THE FAITHFUL DEAD
Hodder and Stoughton £18.99hbk
Reviewed by Ayo Onatade
A decomposing body, a visit from Prince John and his seer, and a visit from Josses brother Yves all make for an extremely interesting tale in the 5th in the series featuring Josse dAcquin and the spirited Abbess Helewise of Hawkenlye Abbey. Josse soon finds himself trying to untangle a theft that took place while his father was still alive but still has an effect on him. Soon Josse, Yves and the Abbess find themselves investigating a secrecy whose roots extend back much further than the Second Crusade while also trying to avoid the wrath of Prince John.
Over the years there has been an increase in the number of historical crime fiction novels that have been written. Moreover, medieval crime fiction novels are easily able to hold their own amongst the wide range of historical crime fiction novels that are widely available. In this case The Faithful Dead is a prime example of the excellent way in which history has been woven into the novel without taking away from the mystery element and therefore making it unreadable.
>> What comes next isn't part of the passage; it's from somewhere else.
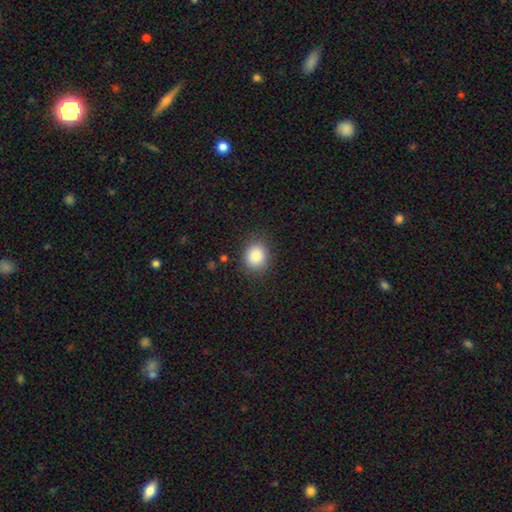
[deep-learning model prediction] Morphology: type=smooth (86%); roundness=round (71%); merging=none (85%).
The historical detail in this novel, while unobtrusive, is full of authenticity and sense of place, but one still does not feel that the reader is bombarded with too much knowledge.
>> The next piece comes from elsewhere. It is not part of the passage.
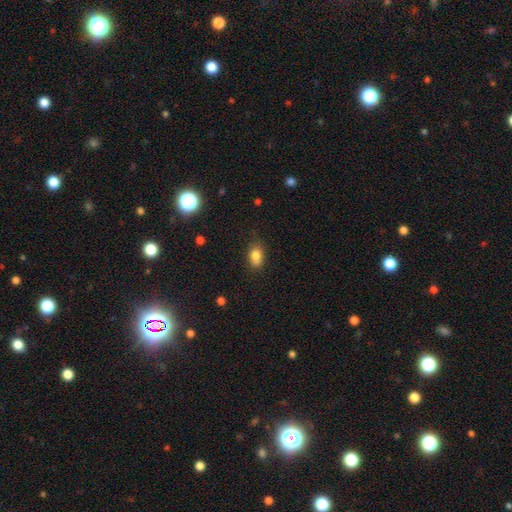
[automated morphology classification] smooth_or_featured: smooth (p=0.82) [alt: star or artifact p=0.10]
how_rounded: in between (p=0.79) [alt: round p=0.18]
merging: none (p=0.74) [alt: minor disturbance p=0.20]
This latest tale has also allowed the author to reveal a bit more about Josses past history and what happened to his father during the second crusade. The writing is good, the further developments of the main characters and their relationships is also welcomed as the reader is given the opportunity to explore how people dealt with one another during that period.
The Faithful Dead is a well-plotted story with a number of twists that certainly keep the reader thinking. As this series continues it gets better and better. If you are looking for a historical crime fiction novel with a sense of place then the Hawkenlye series is certainly worth trying.